## EXCERPT:
The Convivial Society: Vol. 3, No. 16 (supplement)

Welcome back to the Convivial Society. In this installment, you’ll find the audio version of two recent posts: “The Pathologies of the Attention Economy” and “Impoverished Emotional Lives.” I’ve not combined audio from two separate installments before, but the second is a short “Is this anything?” post, so I thought it would be fine to include it here. (By the way, I realized after the fact that I thoughtlessly mispronounced Herbert Simon’s name as Simone. I’m not, however, sufficiently embarrassed to go back and re-record or edit the audio. So there you have it.)

If you’ve been reading over the past few months, you know that I’ve gone back and forth on how best to deliver the audio version of the essays. I’ve settled for now on this method, which is to send out a supplement to the text version of the essay. Because not all of you listen to the audio version, I’ll include some additional materials (links, resources, etc.) so that this email is not without potential value to those who do not listen to the audio.


Farewell Real Life

I noted in a footnote recently that Real Life Magazine had lost its funding and would be shutting down. This is a shame. Real Life consistently published smart and thoughtful essays exploring various dimensions of internet culture. I had the pleasure of writing three pieces for the magazine between 2018 and 2019: ”The Easy Way Out,” “Always On,” and “Personal Panopticons.”

I was also pleasantly surprised to encounter essays in the past year or two drawing on the work of Ivan Illich: “Labors of Love” and “Appropriate Measures,” each co-authored by Jackie Brown and Philippe Mesly, as well as “Doctor’s Orders” by Aimee Walleston.

And at any given time I’ve usually had a handful of Real Life essays open in tabs waiting to be read or shared. Here are some more recent pieces that are worth your time: “Our Friend the Atom The aesthetics of the Atomic Age helped whitewash the threat of nuclear disaster,” “Hard to See How trauma became synonymous with authenticity,” and “Life’s a Glitch The non-apocalypse of Y2K obscures the lessons it has for the present.”


Links

The latest installment in Jon Askonas’s ongoing series in The New Atlantis is out from behind the paywall today. In “How Stewart Made Tucker,” Askonas weaves a compelling account of how Jon Stewart prepared the way for Tucker Carlson and others:

In his quest to turn real news from the exception into the norm, he pioneered a business model that made it nearly impossible. It’s a model of content production and audience catering perfectly suited to monetize alternate realities delivered to fragmented audiences. It tells us what we want to hear and leaves us with the sense that “they” have departed for fantasy worlds while “we” have our heads on straight. Americans finally have what they didn’t before. The phony theatrics have been destroyed — and replaced not by an earnest new above-the-fray centrism but a more authentic fanaticism.

You can find earlier installments in the series here: Reality — A post-mortem. Reading through the essay, I was struck again and again by how foreign and distant the world of late 90s and early aughts. In any case, the Jon’s work in this series is worth your time.

Kashmir Hill spent a lot of time in Meta’s Horizons to tell us about life in the metaverse:

My goal was to visit at every hour of the day and night, all 24 of them at least once, to learn the ebbs and flows of Horizon and to meet the metaverse’s earliest adopters. I gave up television, books and a lot of sleep over the past few months to spend dozens of hours as an animated, floating, legless version of myself.

## Records from a collection of data:
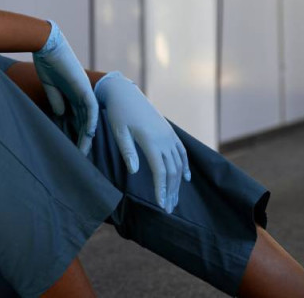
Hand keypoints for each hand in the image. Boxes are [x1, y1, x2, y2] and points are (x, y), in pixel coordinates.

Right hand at [32, 19, 98, 155]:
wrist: (46, 45)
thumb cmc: (46, 61)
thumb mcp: (50, 86)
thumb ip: (56, 100)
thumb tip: (61, 115)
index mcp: (73, 93)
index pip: (77, 117)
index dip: (75, 132)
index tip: (71, 147)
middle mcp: (81, 93)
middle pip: (85, 120)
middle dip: (82, 138)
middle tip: (80, 156)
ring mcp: (84, 90)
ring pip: (89, 117)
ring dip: (87, 135)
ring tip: (84, 151)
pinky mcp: (83, 86)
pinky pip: (90, 107)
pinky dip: (91, 120)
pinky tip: (89, 133)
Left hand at [94, 71, 190, 213]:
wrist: (125, 93)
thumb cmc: (118, 113)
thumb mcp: (118, 131)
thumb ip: (128, 151)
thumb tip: (135, 172)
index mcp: (150, 140)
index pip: (160, 171)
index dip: (162, 189)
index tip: (161, 206)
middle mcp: (164, 139)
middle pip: (172, 171)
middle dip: (171, 191)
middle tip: (168, 209)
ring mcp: (168, 135)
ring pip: (178, 163)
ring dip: (177, 183)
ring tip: (174, 199)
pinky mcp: (169, 132)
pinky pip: (182, 151)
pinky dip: (185, 166)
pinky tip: (186, 178)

## TASKS TO PERFORM:
1) In the newsletter excerpt, how many pieces did the writer contribute to Real Life Magazine, and over what years?
2) Write a continuation of the newsletter excerpt, picking up right after its final sentence.
The data is separate material with no connection to the newsletter excerpt.

## RESULTS FOR EACH TASK:
1) Three pieces, between 2018 and 2019.

2)
I wanted to understand who was currently there and why, and whether the rest of us would ever want to join them.

Ian Bogost on smart thermostats and the claims made on their behalf:

After looking into the matter, I’m less confused but more distressed: Smart heating and cooling is even more knotted up than I thought. Ultimately, your smart thermostat isn’t made to help you. It’s there to help others—for reasons that might or might not benefit you directly, or ever.

Sun-ha Hong’s paper on predictions without futures. From the abstract:

… the growing emphasis on prediction as AI's skeleton key to all social problems constitutes what religious studies calls cosmograms: universalizing models that govern how facts and values relate to each other, providing a common and normative point of reference. In a predictive paradigm, social problems are made conceivable only as objects of calculative control—control that can never be fulfilled but that persists as an eternally deferred and recycled horizon. I show how this technofuture is maintained not so much by producing literally accurate predictions of future events but through ritualized demonstrations of predictive time.


Miscellany

As I wrote about the possibility that the structure of online experience might impoverish our emotional lives, I recalled the opening paragraph of the Dutch historian Johan Huizinga’s The Waning of the Middle Ages. I can’t say that I have a straightforward connection to make between “the passionate intensity of life” Huizinga describes and my own speculations the affective consequences of digital media, but I think there may be something worth getting at.

When the world was half a thousand years younger all events had much sharper outlines than now. The distance between sadness and joy, between good and bad fortune, seemed to be much greater than for us; every experience had that degree of directness and absoluteness that joy and sadness still have in the mind of a child. Every even, every deed was defined in given and expressive forms and was in accord with the solemnity of a tight, invariable life style. The great events of human life—birth, marriage, death—by virtue of the sacraments, basked in the radiance of divine mystery. But even the lesser events—a journey, labor, a visit—were accompanied by a multitude of blessings, ceremonies, sayings, and conventions.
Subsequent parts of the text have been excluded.